Citi break-up puts hundreds more bank jobs at risk - Business - Evening Standard
       

Citi break-up puts hundreds more bank jobs at risk

Hundreds more bankers in London are at risk of losing their jobs as Citigroup moves to break itself up in a drastic bid to secure its future.

Citi, the world's largest bank with some 10,000 staff at its offices at Canary Wharf, is preparing to split into "good" and "bad" banks to isolate toxic and unwanted assets from the healthy parts of the business.

This would shrink the once-mighty banking giant by a third and could also involve the sale of various "non-core" units, leading to yet more job losses.

In November, Citi announced plans to axe 52,000 jobs worldwide on top of 23,000 cuts in 2008. Some 2000 staff in London were in the firing line, but that number looks set to rise. Analysts warn 150,000 jobs could go in London this year as the capital, and particularly the City and Canary Wharf, bear the brunt of the recession.

Barclays is cutting at least 2100 jobs globally across its investment banking and wealth management businesses, with 1300 jobs going at investment arm Barclays Capital, 500 at Barclays Wealth and 370 at Barclays Global Investors. Some 500 job losses are due in the UK.

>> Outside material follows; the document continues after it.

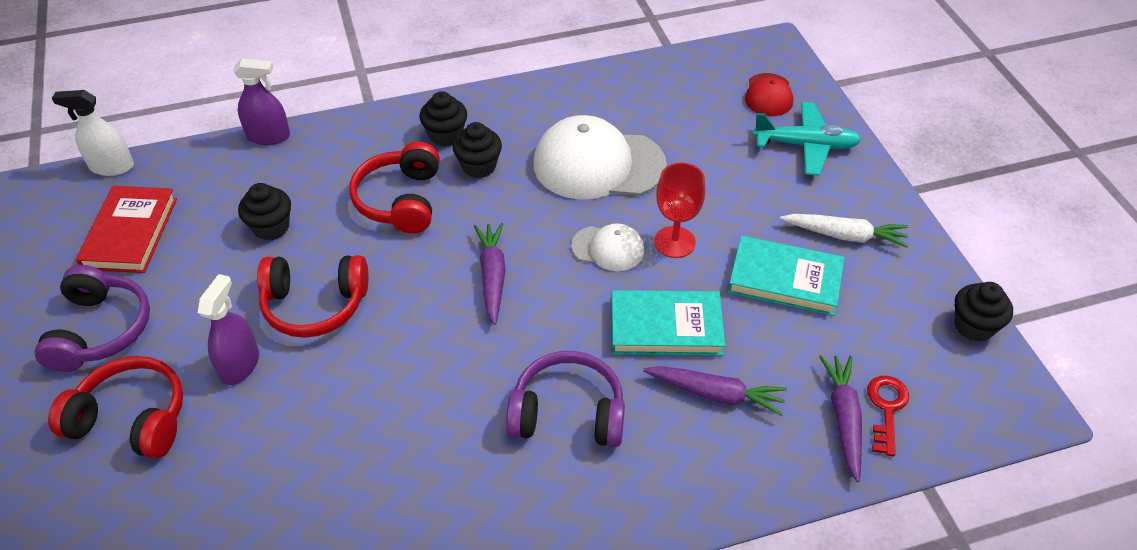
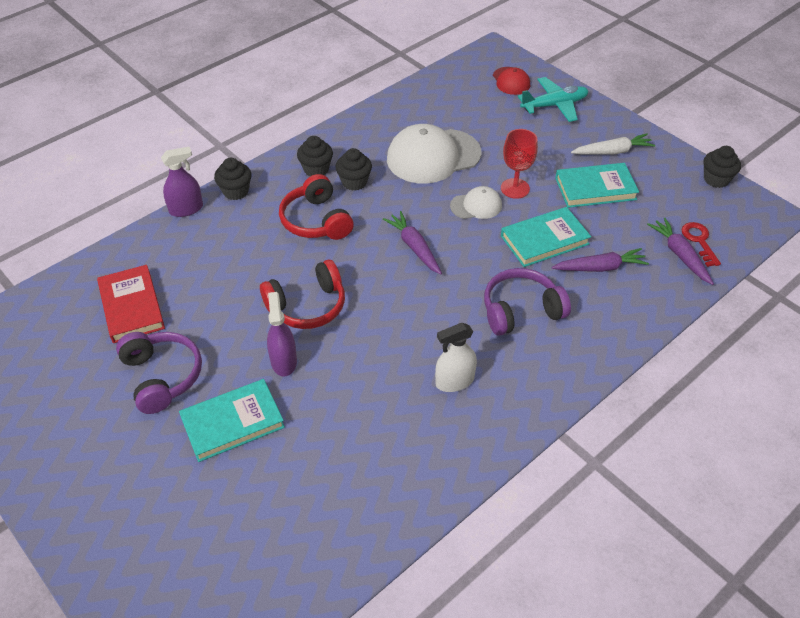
camera: 25 degrees left, 0 degrees up
(112, 167) = (78, 267): white spray bottle -> white spray bottle (454, 381)
(132, 419) = (232, 423): red headphones -> turquoise book
(271, 227) = (236, 268): black cupcake -> black cupcake (235, 191)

A report by financial recruitment firm Morgan McKinley today said it is taking out-of-work bankers an average of 11 weeks to find a new job — nearly a month more than a year ago — as banks stop hiring.

Former Citi banker Peter Hahn, now an expert in corporate finance and banking at the Cass Business School in London, said job cuts at Citi and other banks were "an ongoing process".

Citi chief executive Vikram Pandit has been under pressure to raise new capital and streamline the business after the US Government provided $45 billion (£30.6 billion) in emergency cash and a $300 billion guarantee for its most toxic loans.

Citi last night sold a majority stake in wealth management business Smith Barney to Morgan Stanley for $2.7 billion. Details of the next phase of restructuring are due this month.

Last November, Pandit said he wanted to keep the bank together, describing it as "a truly global universal bank". Hints from the US Treasury and Federal Reserve of no further aid appear to have changed his mind. He looks set to place unwanted assets worth $600 billion, a third of the balance sheet, into the bad bank and keep global commercial retail bank separate.